There are 2 n - 1 - 1 such expressions.
There are several ways to solve this problem.
I am using the result of this problem:
There are sweets. How many ways are there to divide all n candies into k people (0 candies can be given)?
The order is important as the parts go to different people. Solution (n + k - 1) C (k - 1). We add k - 1 separators to the mixture (which makes the sum n + k - 1), and we are trying to find the number of ways to insert separators to divide the sweets into k parts. Think of n + k - 1 boxes in a row to place candies and dividers, and we want to find several ways to choose k - 1 slots for dividers that divide the fields into k parts.

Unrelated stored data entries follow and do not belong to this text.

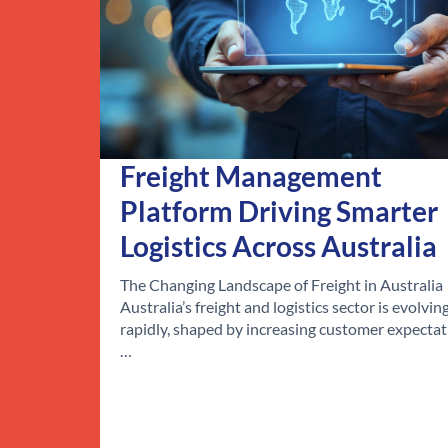
Freight Management
Platform Driving Smarter
Logistics Across Australia
The Changing Landscape of Freight in Australia
Australia’s freight and logistics sector is evolvin
rapidly, shaped by increasing customer expectat
…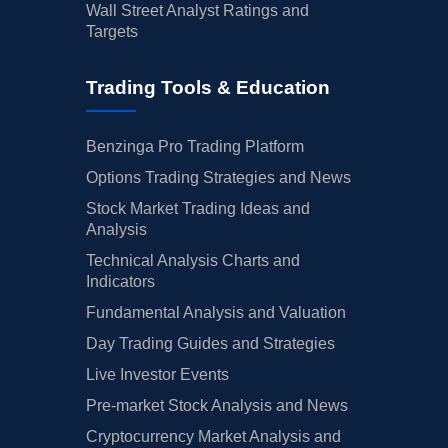
Wall Street Analyst Ratings and
Targets
Trading Tools & Education
Benzinga Pro Trading Platform
Options Trading Strategies and News
Stock Market Trading Ideas and
Analysis
Technical Analysis Charts and
Indicators
Fundamental Analysis and Valuation
Day Trading Guides and Strategies
Live Investor Events
Pre-market Stock Analysis and News
Cryptocurrency Market Analysis and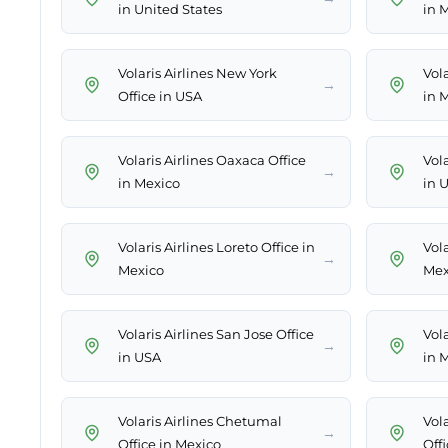
in United States
in 
Volaris Airlines New York
Vola
→
Office in USA
in 
Volaris Airlines Oaxaca Office
Vola
→
in Mexico
in 
Volaris Airlines Loreto Office in
Vola
→
Mexico
Mex
Volaris Airlines San Jose Office
Vola
→
in USA
in 
Volaris Airlines Chetumal
Vola
→
Office in Mexico
Off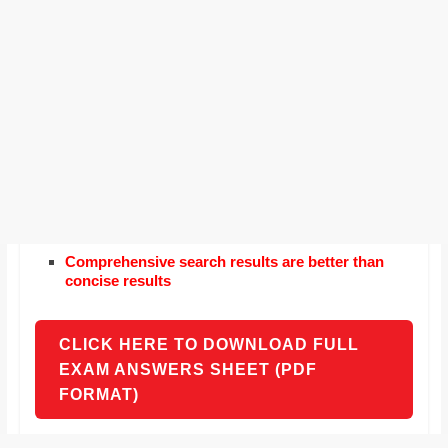
Comprehensive search results are better than
concise results
CLICK HERE TO DOWNLOAD FULL
EXAM ANSWERS SHEET (PDF
FORMAT)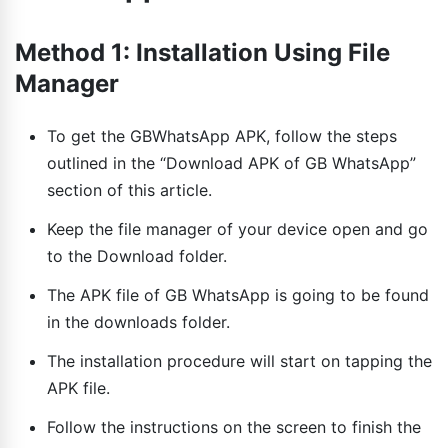
Method 1: Installation Using File
Manager
To get the GBWhatsApp APK, follow the steps
outlined in the “Download APK of GB WhatsApp”
section of this article.
Keep the file manager of your device open and go
to the Download folder.
The APK file of GB WhatsApp is going to be found
in the downloads folder.
The installation procedure will start on tapping the
APK file.
Follow the instructions on the screen to finish the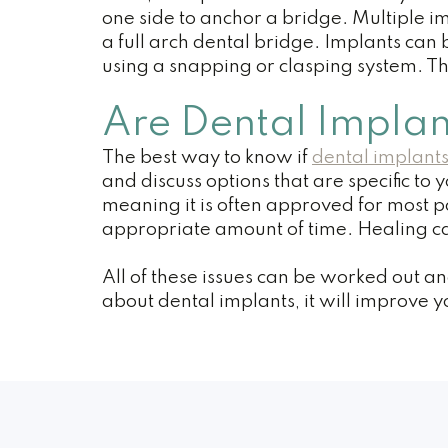
one side to anchor a bridge. Multiple i
a full arch dental bridge. Implants can
using a snapping or clasping system. Th
Are Dental Implan
The best way to know if
dental implants
and discuss options that are specific to
meaning it is often approved for most pa
appropriate amount of time. Healing can
All of these issues can be worked out a
about dental implants, it will improve y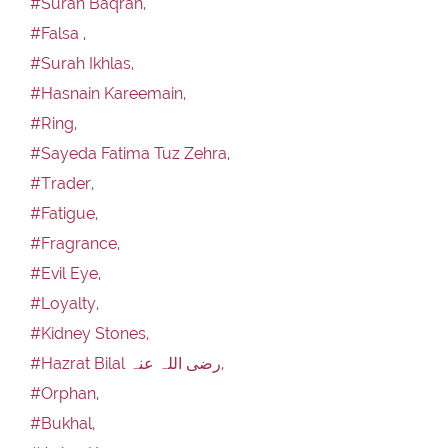
#Surah Baqrah,
#Falsa ,
#Surah Ikhlas,
#Hasnain Kareemain,
#Ring,
#Sayeda Fatima Tuz Zehra,
#Trader,
#Fatigue,
#Fragrance,
#Evil Eye,
#Loyalty,
#Kidney Stones,
#Hazrat Bilal رضی اللہ عنہ,
#Orphan,
#Bukhal,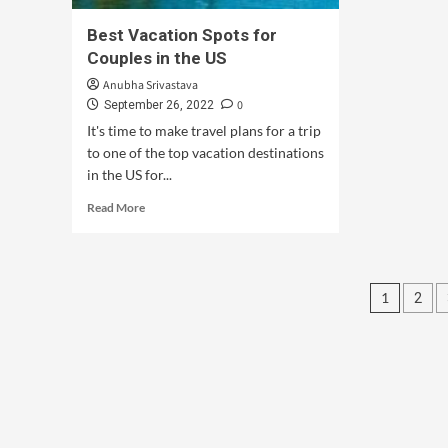
Best Vacation Spots for
Couples in the US
Anubha Srivastava
0
September 26, 2022
It's time to make travel plans for a trip
to one of the top vacation destinations
in the US for...
Read More
1
2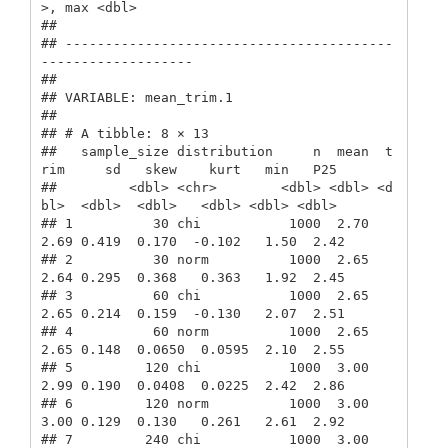
>, max <dbl>

## 

## -----------------------------------------
-------------------

##  

## VARIABLE: mean_trim.1

## 

## # A tibble: 8 × 13

##   sample_size distribution     n  mean  t
rim     sd   skew    kurt   min   P25

##         <dbl> <chr>        <dbl> <dbl> <d
bl>  <dbl>  <dbl>   <dbl> <dbl> <dbl>

## 1          30 chi           1000  2.70  
2.69 0.419  0.170  -0.102   1.50  2.42

## 2          30 norm          1000  2.65  
2.64 0.295  0.368   0.363   1.92  2.45

## 3          60 chi           1000  2.65  
2.65 0.214  0.159  -0.130   2.07  2.51

## 4          60 norm          1000  2.65  
2.65 0.148  0.0650  0.0595  2.10  2.55

## 5         120 chi           1000  3.00  
2.99 0.190  0.0408  0.0225  2.42  2.86

## 6         120 norm          1000  3.00  
3.00 0.129  0.130   0.261   2.61  2.92

## 7         240 chi           1000  3.00  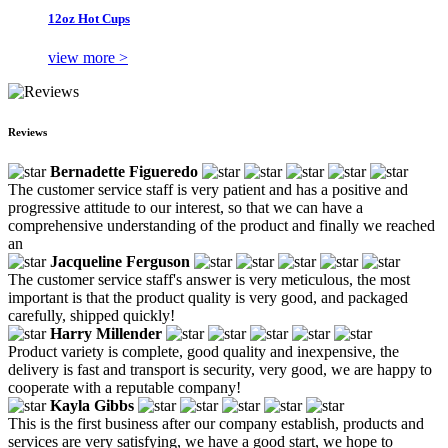
12oz Hot Cups
view more >
Reviews
Bernadette Figueredo
The customer service staff is very patient and has a positive and
progressive attitude to our interest, so that we can have a
comprehensive understanding of the product and finally we reached
an
Jacqueline Ferguson
The customer service staff's answer is very meticulous, the most
important is that the product quality is very good, and packaged
carefully, shipped quickly!
Harry Millender
Product variety is complete, good quality and inexpensive, the
delivery is fast and transport is security, very good, we are happy to
cooperate with a reputable company!
Kayla Gibbs
This is the first business after our company establish, products and
services are very satisfying, we have a good start, we hope to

Back to this problem, we need to answer this sub-problem:
How many ways to express n as the sum of k positive numbers?
We can reuse the result from the problem of splitting the candies above, but we need to reserve k so that the conditions are not equal to 0. Thus, the result will be ((n - k) + k - 1) C (k - 1), which simplifies ( n - 1) C (k - 1). ((N - k) due to the fact that we set aside k for each of k members).
Thus, the end result will be Sum [i = 2..n] (n - 1) C (i - 1), since the expression contains at least 2 members and at most n members. We know that Sum [i = 1..n] (n - 1) C (i - 1) = 2 n - 1 therefore Sum [i = 2..n] (n - 1) C (i - 1) = 2 n - 1 - 1.
Another way to approach this problem is explained in a comment by commentator @MarkDickinson. The findings are more straightforward.
Between each pair of sweets there is either a separator or not. This immediately gives 2^(n-1) possibilities. For some reason, OP excludes the only case where we have only 1 part, so we subtract 1 to get 2^(n-1) - 1 .
to make the argument harder. Since the problem allows only positive terms, we can insert only one separator between the candies, and we can insert them between the candies, and not 2 ends. Therefore, there are (n - 1) places where a separator may appear.